Les détracteurs de l’Union européenne la considèrent souvent comme un projet impérialiste. Ses pères fondateurs, qui ont traversé deux guerres mondiales, étaient en effet prudents quant aux effets du déchaînement des idées nationalistes sur le vieux continent. Leur expérience directe les a conduits à rechercher des institutions ressemblant aux anciens empires supranationaux, qui permettaient, au moins potentiellement, la coexistence de différents groupes nationaux. Ainsi, au lieu d’une souveraineté illimitée pour les États-nations, ils ont œuvré pour que l’ordre international de l’après-guerre soit un système fondé sur des règles qui transcendent les frontières nationales. L’espoir était que cela freinerait le potentiel destructeur et protectionniste des États-nations.

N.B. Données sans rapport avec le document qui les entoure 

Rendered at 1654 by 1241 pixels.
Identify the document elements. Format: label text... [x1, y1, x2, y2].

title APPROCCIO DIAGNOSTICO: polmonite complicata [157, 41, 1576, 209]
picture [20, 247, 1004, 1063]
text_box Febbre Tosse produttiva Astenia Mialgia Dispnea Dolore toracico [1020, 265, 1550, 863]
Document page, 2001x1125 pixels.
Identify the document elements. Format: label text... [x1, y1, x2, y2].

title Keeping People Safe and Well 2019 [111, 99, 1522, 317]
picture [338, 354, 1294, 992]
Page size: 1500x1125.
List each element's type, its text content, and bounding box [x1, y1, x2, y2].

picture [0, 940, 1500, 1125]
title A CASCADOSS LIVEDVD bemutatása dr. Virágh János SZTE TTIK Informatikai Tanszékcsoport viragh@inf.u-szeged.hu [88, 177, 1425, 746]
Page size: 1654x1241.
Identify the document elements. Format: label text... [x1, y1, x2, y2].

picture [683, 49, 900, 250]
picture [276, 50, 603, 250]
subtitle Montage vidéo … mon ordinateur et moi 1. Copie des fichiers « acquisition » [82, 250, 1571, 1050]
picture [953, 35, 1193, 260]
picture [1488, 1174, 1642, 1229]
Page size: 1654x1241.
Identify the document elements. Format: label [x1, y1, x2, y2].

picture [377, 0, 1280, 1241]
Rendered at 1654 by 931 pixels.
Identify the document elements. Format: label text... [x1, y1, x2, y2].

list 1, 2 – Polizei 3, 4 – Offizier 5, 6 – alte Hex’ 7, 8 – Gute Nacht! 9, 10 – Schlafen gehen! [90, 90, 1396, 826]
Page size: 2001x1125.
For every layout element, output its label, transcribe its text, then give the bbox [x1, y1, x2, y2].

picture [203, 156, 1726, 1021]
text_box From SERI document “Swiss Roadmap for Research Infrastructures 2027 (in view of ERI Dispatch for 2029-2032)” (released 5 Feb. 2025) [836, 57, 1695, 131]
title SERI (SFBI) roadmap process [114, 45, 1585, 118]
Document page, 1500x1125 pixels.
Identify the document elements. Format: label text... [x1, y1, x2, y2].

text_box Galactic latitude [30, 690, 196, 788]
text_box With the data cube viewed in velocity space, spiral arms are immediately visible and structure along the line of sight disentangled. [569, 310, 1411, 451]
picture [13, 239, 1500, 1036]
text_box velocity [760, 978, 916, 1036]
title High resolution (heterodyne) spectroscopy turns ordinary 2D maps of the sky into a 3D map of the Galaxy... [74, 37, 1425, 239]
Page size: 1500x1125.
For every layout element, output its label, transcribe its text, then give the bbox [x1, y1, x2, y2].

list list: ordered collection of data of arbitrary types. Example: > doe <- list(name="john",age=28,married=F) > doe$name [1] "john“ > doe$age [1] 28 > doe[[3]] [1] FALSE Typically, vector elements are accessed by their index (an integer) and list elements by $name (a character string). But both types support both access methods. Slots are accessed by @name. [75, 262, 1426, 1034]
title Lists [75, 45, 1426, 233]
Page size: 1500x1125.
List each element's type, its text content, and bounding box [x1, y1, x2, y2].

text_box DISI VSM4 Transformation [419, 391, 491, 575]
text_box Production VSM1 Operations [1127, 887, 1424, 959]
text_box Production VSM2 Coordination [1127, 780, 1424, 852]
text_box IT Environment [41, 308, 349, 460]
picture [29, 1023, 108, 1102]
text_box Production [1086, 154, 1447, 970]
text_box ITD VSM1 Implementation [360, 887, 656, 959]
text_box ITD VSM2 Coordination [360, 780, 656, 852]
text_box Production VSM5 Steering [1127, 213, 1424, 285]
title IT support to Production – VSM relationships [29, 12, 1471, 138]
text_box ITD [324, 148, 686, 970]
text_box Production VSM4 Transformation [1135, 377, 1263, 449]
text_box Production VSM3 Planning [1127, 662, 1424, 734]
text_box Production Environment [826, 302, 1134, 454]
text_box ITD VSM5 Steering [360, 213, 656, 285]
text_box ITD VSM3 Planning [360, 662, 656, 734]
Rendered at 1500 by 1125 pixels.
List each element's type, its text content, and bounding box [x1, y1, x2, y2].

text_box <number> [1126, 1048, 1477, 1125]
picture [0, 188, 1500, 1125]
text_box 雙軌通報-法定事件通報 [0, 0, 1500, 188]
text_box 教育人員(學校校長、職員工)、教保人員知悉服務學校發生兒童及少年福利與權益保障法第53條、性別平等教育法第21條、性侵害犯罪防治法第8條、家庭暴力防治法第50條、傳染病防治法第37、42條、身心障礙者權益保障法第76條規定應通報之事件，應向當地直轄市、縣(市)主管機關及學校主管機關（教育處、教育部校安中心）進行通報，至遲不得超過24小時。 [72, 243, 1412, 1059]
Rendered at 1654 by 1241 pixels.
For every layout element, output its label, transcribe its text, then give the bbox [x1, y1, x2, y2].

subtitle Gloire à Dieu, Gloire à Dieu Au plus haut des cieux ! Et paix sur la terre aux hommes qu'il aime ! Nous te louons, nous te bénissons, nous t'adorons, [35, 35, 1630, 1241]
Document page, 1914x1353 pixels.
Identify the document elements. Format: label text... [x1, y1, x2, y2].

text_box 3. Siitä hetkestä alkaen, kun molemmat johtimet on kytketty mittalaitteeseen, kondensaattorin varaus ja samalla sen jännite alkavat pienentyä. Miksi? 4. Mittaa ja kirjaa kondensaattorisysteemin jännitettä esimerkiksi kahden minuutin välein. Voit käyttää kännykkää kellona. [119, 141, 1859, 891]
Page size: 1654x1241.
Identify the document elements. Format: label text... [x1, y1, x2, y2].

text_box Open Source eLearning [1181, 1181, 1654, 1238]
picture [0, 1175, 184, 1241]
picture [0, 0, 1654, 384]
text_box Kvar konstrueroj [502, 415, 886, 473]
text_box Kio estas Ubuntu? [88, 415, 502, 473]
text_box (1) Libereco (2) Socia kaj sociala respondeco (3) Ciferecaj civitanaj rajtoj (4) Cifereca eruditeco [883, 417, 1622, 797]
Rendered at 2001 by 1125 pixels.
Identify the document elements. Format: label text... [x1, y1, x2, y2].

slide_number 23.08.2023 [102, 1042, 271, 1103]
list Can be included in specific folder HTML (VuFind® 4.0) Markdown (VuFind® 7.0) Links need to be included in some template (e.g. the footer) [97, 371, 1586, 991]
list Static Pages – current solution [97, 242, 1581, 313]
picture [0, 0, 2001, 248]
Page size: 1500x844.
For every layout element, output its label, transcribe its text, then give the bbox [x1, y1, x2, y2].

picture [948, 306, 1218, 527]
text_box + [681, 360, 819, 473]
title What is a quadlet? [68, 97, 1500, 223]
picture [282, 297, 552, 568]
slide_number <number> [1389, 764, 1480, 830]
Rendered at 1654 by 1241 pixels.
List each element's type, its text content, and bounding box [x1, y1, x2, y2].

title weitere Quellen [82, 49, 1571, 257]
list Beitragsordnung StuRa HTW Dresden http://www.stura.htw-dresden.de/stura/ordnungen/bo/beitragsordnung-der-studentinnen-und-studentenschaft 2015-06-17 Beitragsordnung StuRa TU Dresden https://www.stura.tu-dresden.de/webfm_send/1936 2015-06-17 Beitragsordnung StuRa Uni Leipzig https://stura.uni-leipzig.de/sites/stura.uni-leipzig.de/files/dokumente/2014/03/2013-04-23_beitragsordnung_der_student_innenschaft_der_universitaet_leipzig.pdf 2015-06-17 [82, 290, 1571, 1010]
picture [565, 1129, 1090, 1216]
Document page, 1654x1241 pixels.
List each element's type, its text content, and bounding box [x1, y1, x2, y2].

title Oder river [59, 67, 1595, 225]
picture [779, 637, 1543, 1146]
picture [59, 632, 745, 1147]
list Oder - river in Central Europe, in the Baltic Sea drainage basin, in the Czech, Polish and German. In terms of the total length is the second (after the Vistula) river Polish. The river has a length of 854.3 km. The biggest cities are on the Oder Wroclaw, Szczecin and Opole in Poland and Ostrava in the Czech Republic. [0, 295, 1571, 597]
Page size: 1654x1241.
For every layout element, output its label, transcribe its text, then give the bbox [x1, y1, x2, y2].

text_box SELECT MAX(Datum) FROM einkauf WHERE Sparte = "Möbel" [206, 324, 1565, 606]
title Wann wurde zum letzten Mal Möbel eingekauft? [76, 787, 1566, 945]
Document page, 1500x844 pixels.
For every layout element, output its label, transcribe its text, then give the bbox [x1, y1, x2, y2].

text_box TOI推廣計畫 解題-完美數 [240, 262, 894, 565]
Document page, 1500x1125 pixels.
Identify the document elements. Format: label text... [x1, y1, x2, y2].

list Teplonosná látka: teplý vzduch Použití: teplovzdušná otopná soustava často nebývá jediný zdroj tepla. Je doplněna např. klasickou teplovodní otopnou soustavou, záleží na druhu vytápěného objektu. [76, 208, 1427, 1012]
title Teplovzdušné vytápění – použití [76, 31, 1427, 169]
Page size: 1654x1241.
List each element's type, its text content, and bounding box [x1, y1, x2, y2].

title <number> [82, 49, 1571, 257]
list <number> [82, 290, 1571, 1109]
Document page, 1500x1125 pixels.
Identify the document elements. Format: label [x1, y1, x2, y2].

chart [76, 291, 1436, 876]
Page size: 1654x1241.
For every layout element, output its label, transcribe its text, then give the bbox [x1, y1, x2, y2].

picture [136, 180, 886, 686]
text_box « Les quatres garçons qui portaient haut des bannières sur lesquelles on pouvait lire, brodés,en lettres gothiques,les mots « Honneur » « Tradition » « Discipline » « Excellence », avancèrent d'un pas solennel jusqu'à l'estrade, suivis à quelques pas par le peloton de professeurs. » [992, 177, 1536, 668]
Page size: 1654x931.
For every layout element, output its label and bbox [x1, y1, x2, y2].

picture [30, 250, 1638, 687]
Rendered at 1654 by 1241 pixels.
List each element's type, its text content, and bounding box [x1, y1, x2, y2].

Personne n’avait vu la question plus clairement que l’historien et homme politique anglais Lord Acton (1834-1902). Dans un essai de 1862, il prophétise le potentiel totalitaire du nationalisme. Il affirmait qu’un groupe national unique associé à un gouvernement unique était la plus subversive et la plus arbitraire de toutes les idées politiques, plus encore que le socialisme. Selon la théorie moderne de la nationalité, un tel arrangement ne pouvait que générer des conflits. Lord Acton a affirmé que « la coexistence de plusieurs nations sous un seul État est une preuve, ainsi que la meilleure sécurité de sa liberté ».

Quo vadis, Europe?

L’attrait de l’État-nation

Longtemps critiqués comme les vestiges d’un passé pompeux, les empires supranationaux sont devenus un objet de désir après que le nationalisme a englouti l’Europe dans deux guerres mondiales. Ainsi, dans un sens, les fondateurs de l’UE avaient à l’esprit quelque chose qui ressemblait aux anciens empires, bien que mis à jour pour être réconcilié avec la politique démocratique.

Toutefois, les partisans de l’UE ont tendance à ne pas vouloir la mettre dans la même boîte que les empires du passé. L’architecture de l’Union est une superposition de traités difficiles à démêler ; le Brexit l’a prouvé. Pour l’essentiel, les institutions européennes ne sont pas le résultat d’un projet descendant, mais la réunion d’intérêts concurrents et de diplomaties nationales. Elles n’ont pas jailli de la tête de Zeus, mais ont été le résultat d’un processus fragmentaire et d’innombrables compromis, dont la plupart n’ont pas donné entière satisfaction à tel ou tel groupe d’États-nations.

« Il promet la résolution des conflits par la création d’un cockpit unique dans la société »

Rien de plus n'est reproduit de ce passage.